The most active gold contract for August delivery fell 21.30 U. S. dollars, or 1.57 percent, to settle at 1,335.30 dollars per ounce.
The precious metal was put under pressure as the U.S. Dow Jones Industrial Average rose by 124.37 points, or 0.68 percent as of 18: 30 GMT.
Analysts noted that when equities post losses, the precious metal usually goes up, as investors are looking for a safe haven, while the opposite is true when U.S. equities post gains.
Gold was prevented from falling further as the U.S. Department of Labor released a report showing job openings falling to 5.500 million during the month of May.
Analysts noted that April's figures were revised to 5.845 million, which they also noted is the reading of this measure since February. The hiring rate is unchanged at 3.5 percent.

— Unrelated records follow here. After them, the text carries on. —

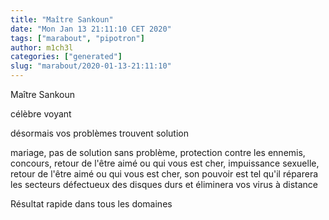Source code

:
 ```yaml
---
title: "Maître Sankoun"
date: "Mon Jan 13 21:11:10 CET 2020"
tags: ["marabout", "pipotron"]
author: m1ch3l
categories: ["generated"]
slug: "marabout/2020-01-13-21:11:10"
---
```


Maître Sankoun

célèbre voyant

désormais vos problèmes trouvent solution

mariage, pas de solution sans problème, protection contre les ennemis, concours, retour de l'être aimé ou qui vous est cher, impuissance sexuelle, retour de l'être aimé ou qui vous est cher, son pouvoir est tel qu'il réparera les secteurs défectueux des disques durs et éliminera vos virus à distance

Résultat rapide dans tous les domaines
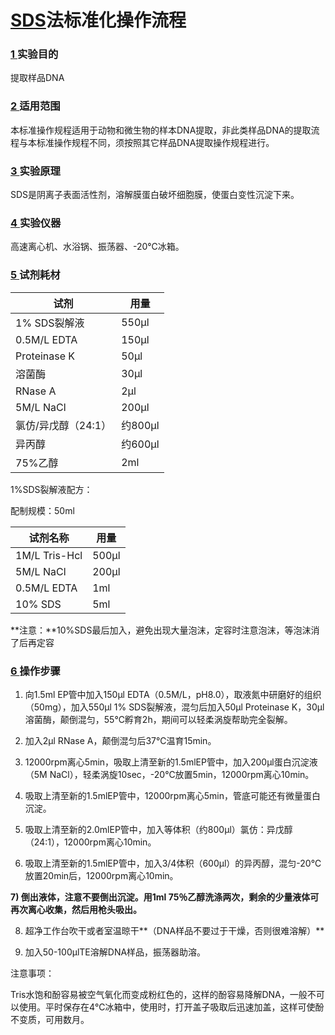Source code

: # [SDS]()法标准化操作流程

### [1 ]()实验目的

提取样品DNA

### [2 ]()适用范围

本标准操作规程适用于动物和微生物的样本DNA提取，非此类样品DNA的提取流程与本标准操作规程不同，须按照其它样品DNA提取操作规程进行。

### [3 ]()实验原理

SDS是阴离子表面活性剂，溶解膜蛋白破坏细胞膜，使蛋白变性沉淀下来。

### [4 ]()实验仪器

高速离心机、水浴锅、振荡器、-20℃冰箱。

### [5 ]()试剂耗材

| 试剂            | 用量     |
| ------------- | ------ |
| 1% SDS裂解液     | 550μl  |
| 0.5M/L   EDTA | 150μl  |
| Proteinase  K | 50μl   |
| 溶菌酶           | 30μl   |
| RNase  A      | 2μl    |
| 5M/L   NaCl   | 200μl  |
| 氯仿/异戊醇（24:1）  | 约800μl |
| 异丙醇           | 约600μl |
| 75%乙醇         | 2ml    |

 

 

 

1%SDS裂解液配方：

配制规模：50ml

| 试剂名称            | 用量    |
| --------------- | ----- |
| 1M/L   Tris-Hcl | 500μl |
| 5M/L  NaCl      | 200μl |
| 0.5M/L  EDTA    | 1ml   |
| 10%    SDS      | 5ml   |

**注意：**10%SDS最后加入，避免出现大量泡沫，定容时注意泡沫，等泡沫消了后再定容

### [6 ]()操作步骤

1)    向1.5ml EP管中加入150μl EDTA（0.5M/L，pH8.0），取液氮中研磨好的组织（50mg），加入550μl 1% SDS裂解液，混匀后加入50μl Proteinase K，30μl溶菌酶，颠倒混匀，55℃孵育2h，期间可以轻柔涡旋帮助完全裂解。

2)    加入2μl RNase A，颠倒混匀后37℃温育15min。

3)    12000rpm离心5min，吸取上清至新的1.5mlEP管中，加入200μl蛋白沉淀液（5M NaCl），轻柔涡旋10sec，-20℃放置5min，12000rpm离心10min。

4)    吸取上清至新的1.5mlEP管中，12000rpm离心5min，管底可能还有微量蛋白沉淀。

5)    吸取上清至新的2.0mlEP管中，加入等体积（约800μl）氯仿：异戊醇（24:1），12000rpm离心10min。

6)    吸取上清至新的1.5mlEP管中，加入3/4体积（600μl）的异丙醇，混匀-20℃放置20min后，12000rpm离心10min。

**7)     **倒出液体，注意不要倒出沉淀。用1ml 75％乙醇洗涤两次，剩余的少量液体可再次离心收集，然后用枪头吸出。****

8)    超净工作台吹干或者室温晾干**（DNA样品不要过于干燥，否则很难溶解）**

9)    加入50-100μlTE溶解DNA样品，振荡器助溶。

注意事项：

Tris水饱和酚容易被空气氧化而变成粉红色的，这样的酚容易降解DNA，一般不可以使用。平时保存在4℃冰箱中，使用时，打开盖子吸取后迅速加盖，这样可使酚不变质，可用数月。

 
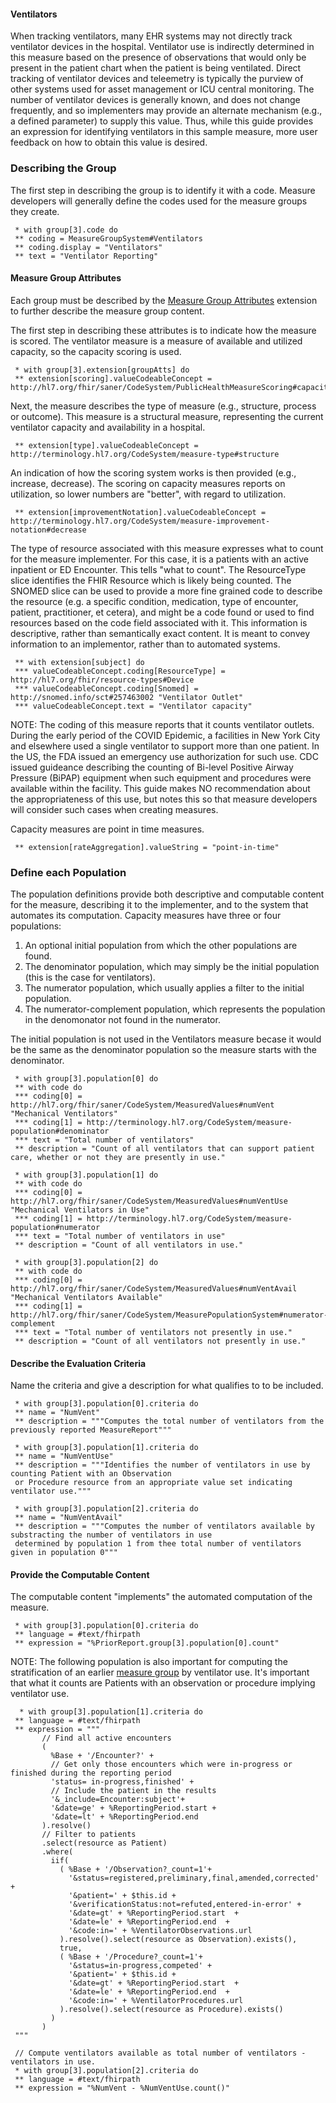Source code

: #### Ventilators
When tracking ventilators, many EHR systems may not directly track ventilator devices in the hospital. Ventilator use is indirectly determined in this measure based on the presence of observations that would only be present in the patient chart
when the patient is being ventilated. Direct tracking of ventilator devices and teleemetry is typically the purview of other systems used for asset
management or ICU central monitoring.  The number of ventilator devices is generally known, and does not change frequently, and so implementers may
provide an alternate mechanism (e.g., a defined parameter) to supply this value.  Thus, while this guide provides an expression for identifying
ventilators in this sample measure, more user feedback on how to obtain this value is desired.

### Describing the Group

The first step in describing the group is to identify it with a code.  Measure developers will generally
define the codes used for the measure groups they create.
```
 * with group[3].code do
 ** coding = MeasureGroupSystem#Ventilators
 ** coding.display = "Ventilators"
 ** text = "Ventilator Reporting"
```
#### Measure Group Attributes

Each group must be described by the [Measure Group Attributes](StructureDefinition-MeasureGroupAttributes.html) extension to
further describe the measure group content.

The first step in describing these attributes is to indicate how the measure is scored.  The ventilator measure is
a measure of available and utilized capacity, so the capacity scoring is used.
```
 * with group[3].extension[groupAtts] do
 ** extension[scoring].valueCodeableConcept = http://hl7.org/fhir/saner/CodeSystem/PublicHealthMeasureScoring#capacity
```

Next, the measure describes the type of measure (e.g., structure, process or outcome). This measure is a structural measure,
representing the current ventilator capacity and availability in a hospital.
```
 ** extension[type].valueCodeableConcept = http://terminology.hl7.org/CodeSystem/measure-type#structure
```

An indication of how the scoring system works is then provided (e.g., increase, decrease). The scoring on capacity measures
reports on utilization, so lower numbers are "better", with regard to utilization.
```
 ** extension[improvementNotation].valueCodeableConcept = http://terminology.hl7.org/CodeSystem/measure-improvement-notation#decrease
```

The type of resource associated with this measure expresses what to count for the measure implementer.  For this case, it is a
patients with an active inpatient or ED Encounter. This tells "what to count". The ResourceType slice identifies the FHIR Resource
which is likely being counted.  The SNOMED slice can be used to provide a more fine grained code to describe the resource
(e.g. a specific condition, medication, type of encounter, patient, practitioner, et cetera), and might be a code found or used
to find resources based on the code field associated with it. This information is descriptive, rather than semantically exact content.
It is meant to convey information to an implementor, rather than to automated systems.
```
 ** with extension[subject] do
 *** valueCodeableConcept.coding[ResourceType] = http://hl7.org/fhir/resource-types#Device
 *** valueCodeableConcept.coding[Snomed] = http://snomed.info/sct#257463002 "Ventilator Outlet"
 *** valueCodeableConcept.text = "Ventilator capacity"
```

NOTE: The coding of this measure reports that it counts ventilator outlets. During the early period of the COVID Epidemic, a facilities
in New York City and elsewhere used a single ventilator to support more than one patient.  In the US, the FDA issued an emergency
use authorization for such use. CDC issued guideance describing the counting of Bi-level Positive Airway Pressure (BiPAP) equipment
when such equipment and procedures were available within the facility.  This guide makes NO recommendation about the appropriateness
of this use, but notes this so that measure developers will consider such cases when creating measures.

Capacity measures are point in time measures.
```
 ** extension[rateAggregation].valueString = "point-in-time"
```

### Define each Population

The population definitions provide both descriptive and computable content for the measure, describing it to the
implementer, and to the system that automates its computation. Capacity measures have three or four populations:
1. An optional initial population from which the other populations are found.
2. The denominator population, which may simply be the initial population (this is the case for ventilators).
3. The numerator population, which usually applies a filter to the initial population.
4. The numerator-complement population, which represents the population in the denomonator not found in the numerator.

The initial population is not used in the Ventilators measure becase it would be the same as the denominator population
so the measure starts with the denominator.

```
 * with group[3].population[0] do
 ** with code do
 *** coding[0] = http://hl7.org/fhir/saner/CodeSystem/MeasuredValues#numVent "Mechanical Ventilators"
 *** coding[1] = http://terminology.hl7.org/CodeSystem/measure-population#denominator
 *** text = "Total number of ventilators"
 ** description = "Count of all ventilators that can support patient care, whether or not they are presently in use."

 * with group[3].population[1] do
 ** with code do
 *** coding[0] = http://hl7.org/fhir/saner/CodeSystem/MeasuredValues#numVentUse "Mechanical Ventilators in Use"
 *** coding[1] = http://terminology.hl7.org/CodeSystem/measure-population#numerator
 *** text = "Total number of ventilators in use"
 ** description = "Count of all ventilators in use."

 * with group[3].population[2] do
 ** with code do
 *** coding[0] = http://hl7.org/fhir/saner/CodeSystem/MeasuredValues#numVentAvail "Mechanical Ventilators Available"
 *** coding[1] = http://hl7.org/fhir/saner/CodeSystem/MeasurePopulationSystem#numerator-complement
 *** text = "Total number of ventilators not presently in use."
 ** description = "Count of all ventilators not presently in use."
```

#### Describe the Evaluation Criteria
Name the criteria and give a description for what qualifies to to be included.

```
 * with group[3].population[0].criteria do
 ** name = "NumVent"
 ** description = """Computes the total number of ventilators from the previously reported MeasureReport"""

 * with group[3].population[1].criteria do
 ** name = "NumVentUse"
 ** description = """Identifies the number of ventilators in use by counting Patient with an Observation
 or Procedure resource from an appropriate value set indicating ventilator use."""

 * with group[3].population[2].criteria do
 ** name = "NumVentAvail"
 ** description = """Computes the number of ventilators available by substracting the number of ventilators in use
 determined by population 1 from thee total number of ventilators given in population 0"""
```

#### Provide the Computable Content
The computable content "implements" the automated computation of the measure.

```
 * with group[3].population[0].criteria do
 ** language = #text/fhirpath
 ** expression = "%PriorReport.group[3].population[0].count"
```
 NOTE: The following population is also important for computing the stratification of an earlier
 [measure group](measure_group_hospital_acquired_covid19_patients.html#stratification) by ventilator
 use.  It's important that what it counts are Patients with an observation or procedure implying
 ventilator use.
```
  * with group[3].population[1].criteria do
 ** language = #text/fhirpath
 ** expression = """
       // Find all active encounters
       (
         %Base + '/Encounter?' +
         // Get only those encounters which were in-progress or finished during the reporting period
         'status= in-progress,finished' +
         // Include the patient in the results
         '&_include=Encounter:subject'+
         '&date=ge' + %ReportingPeriod.start +
         '&date=lt' + %ReportingPeriod.end
       ).resolve()
       // Filter to patients
       .select(resource as Patient)
       .where(
         iif(
           ( %Base + '/Observation?_count=1'+
             '&status=registered,preliminary,final,amended,corrected' +
             '&patient=' + $this.id +
             '&verificationStatus:not=refuted,entered-in-error' +
             '&date=gt' + %ReportingPeriod.start  +
             '&date=le' + %ReportingPeriod.end  +
             '&code:in=' + %VentilatorObservations.url
           ).resolve().select(resource as Observation).exists(),
           true,
           ( %Base + '/Procedure?_count=1'+
             '&status=in-progress,competed' +
             '&patient=' + $this.id +
             '&date=gt' + %ReportingPeriod.start  +
             '&date=le' + %ReportingPeriod.end  +
             '&code:in=' + %VentilatorProcedures.url
           ).resolve().select(resource as Procedure).exists()
         )
       )
 """

 // Compute ventilators available as total number of ventilators - ventilators in use.
 * with group[3].population[2].criteria do
 ** language = #text/fhirpath
 ** expression = "%NumVent - %NumVentUse.count()"
```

Traders are waiting for the Import and Export Prices report on Wednesday, the weekly jobless claims report and producer price index on Thursday, and the retail sales, consumer price index, and industrial production reports on Friday.
Silver for September delivery fell 13.30 cents, or 0.66 percent, to close at 20.171 dollars per ounce. Platinum for October delivery dropped 10.20 dollars, or 0.92 percent, to close at 1,097. 90 dollars per ounce.